Welcome to this week’s “Throwback Thursday” installment. Today, we’re going to revisit a post that was originally published back on September 8, 2016 and has been revised.
Growing up, my five older sisters and I were all indoctrinated into the Roman Catholic religion. We all attended Catholic parochial school and high school. I was baptized as an infant and participated in my first confession and first communion in the first grade and was confirmed as a Roman Catholic in fifth grade. Of all the Catholic sacraments, confirmation is probably the least prominent. The Roman church defines confirmation as follows:
“Confirmation is a true sacrament instituted by Christ and different from baptism. It is administered by laying-on of hands and anointing with chrism (holy oil – Tom) accompanied by prayer. The chrism is blessed by the bishop and the bishop administers the sacrament. All baptized persons can and should be confirmed. The effect of the sacrament of confirmation is to give strength in faith and for the confession of faith and to impress an indelible character.”
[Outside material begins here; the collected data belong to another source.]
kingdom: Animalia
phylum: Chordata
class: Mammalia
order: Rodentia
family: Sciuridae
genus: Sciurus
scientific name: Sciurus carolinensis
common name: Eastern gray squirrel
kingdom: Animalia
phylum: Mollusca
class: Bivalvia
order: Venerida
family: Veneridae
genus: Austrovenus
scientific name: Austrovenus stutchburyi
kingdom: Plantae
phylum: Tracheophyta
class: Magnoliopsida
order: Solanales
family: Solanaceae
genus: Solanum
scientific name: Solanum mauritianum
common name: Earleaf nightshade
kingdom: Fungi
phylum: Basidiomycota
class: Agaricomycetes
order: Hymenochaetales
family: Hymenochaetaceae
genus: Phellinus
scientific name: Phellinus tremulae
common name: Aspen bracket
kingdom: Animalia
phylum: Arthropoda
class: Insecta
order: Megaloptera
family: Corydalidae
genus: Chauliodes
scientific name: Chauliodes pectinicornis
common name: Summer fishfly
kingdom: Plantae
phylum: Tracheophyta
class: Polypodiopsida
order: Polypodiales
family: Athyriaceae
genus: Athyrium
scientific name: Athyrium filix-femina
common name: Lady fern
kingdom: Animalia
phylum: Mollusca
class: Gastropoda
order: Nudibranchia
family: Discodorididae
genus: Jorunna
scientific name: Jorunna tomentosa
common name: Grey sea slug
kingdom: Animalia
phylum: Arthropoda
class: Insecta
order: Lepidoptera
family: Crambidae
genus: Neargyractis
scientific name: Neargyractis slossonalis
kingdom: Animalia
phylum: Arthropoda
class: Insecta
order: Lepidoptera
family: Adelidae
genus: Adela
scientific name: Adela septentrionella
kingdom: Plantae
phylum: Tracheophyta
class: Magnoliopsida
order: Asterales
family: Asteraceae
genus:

It’s alleged that the Holy Spirit “seals” the confirmation supplicant. With confirmation, the young Catholic is supposedly declaring, “I was baptized as an infant without my consent, but I continue forward as a Catholic by choice.” However, confirmation wasn’t really a choice for any of us. It was something my parochial school classmates and I were required to do as part of our religious indoctrination. We were only ten or eleven-years-old and none of us had ever heard the genuine Gospel of salvation by God’s grace alone, through faith alone, in Jesus Christ alone up to that point or throughout all of our years in Catholicism.
The nuns and priests told us it was required that we go to confession prior to being confirmed. Going to confession was definitely not one of my favorite things to do and I hadn’t gone in quite a long time. Catholics are taught they must confess their “mortal” sins to a priest and they must go to confession at least once a year or incur another mortal sin. Yet, Catholic research shows only 24 percent of Catholics go to confession at least yearly. The notion of recalling a year’s worth of sins is absolutely preposterous to a believer.
I figured I’d better obey the nuns, so I went to confession on the Saturday prior to Confirmation. I entered the dark, tri-part confessional and waited for the priest, John Lynch, to finish up with the penitent on the other side. Boy, I was nervous and my hands were sweating profusely. Priest Lynch finally slid open the small panel to my booth and I began my rote confession.
“Bless me, Father, for I have sinned. It’s been a month since my last confession.” I lied. It had actually been a couple of years since my last confession, but I was embarrassed and afraid to admit that. I then proceeded with my obligatory list of sins. It went something like, “I lied to my mother five times. I yelled at my sisters ten times. I disobeyed my father three times. I cheated on a test in school.” I had no idea how many times I had actually committed these sins so I tried to come up with a believable number.
I continued, “I was mean to a younger kid in the neighborhood….”
“Stop!” Lynch, cut me off mid-sentence. My eyes turned as BIG as Kennedy half-dollars. Sounding more than a little exasperated, he angrily blurted out, “You’re wasting my time and yours!” What? I was one shocked and confused ten-year-old boy. Tears welled up in my eyes. I was only doing what I had been ordered to do and this is what happens? Lynch gave me some perfunctory “Hail Marys” and “Our Fathers” to pray as penance for my annoying venial sins and quickly dismissed me. I couldn’t get out of that booth fast enough and I firmly resolved at that moment to never enter a confessional booth ever again as long as I lived.
We all went through the confirmation ceremony the following week. Auxiliary bishop Casey prayed over each of us and applied some blessed holy oil to our foreheads. None of us children knew Jesus Christ as our Savior. It was all empty ritual. Afterwards, my family and my first cousin, Rick, my chosen confirmation sponsor, went out to dinner to celebrate the “big event.” I received several gifts from my family, but neither myself or anyone else knew Jesus Christ.
Seventeen years later, through God’s Word and the ministry of the Holy Spirit, I repented of my rebellion against God and accepted Jesus Christ as my Savior by faith alone. Praise God! Religious ceremonies and rituals do not save. All of my five sisters, who went through confirmation just as I did, are now self-proclaimed agnostics or atheists. They never knew Christ. As a child of God through Jesus Christ, I can now come boldly to the throne of grace to confess my sins. A sinful man cannot be a mediator between God and myself. Jesus Christ is the only Mediator. Thank you Lord that I can come directly to You any hour of the day or night. I know You’ll never turn me away.
“For there is one God, and there is one mediator between God and men, the man Christ Jesus.” – 1 Timothy 2:5
Likewise, it’s the Holy Spirit Who seals all genuine believers. It’s not a ritualistic sacrament imparted by a sinful man.
“And it is God who establishes us with you in Christ, and has anointed us, and who has also put his seal on us and given us his Spirit in our hearts as a guarantee.” – 2 Corinthians 1:21-22
Thank you, Lord, for leading me out of religious legalism and saving me!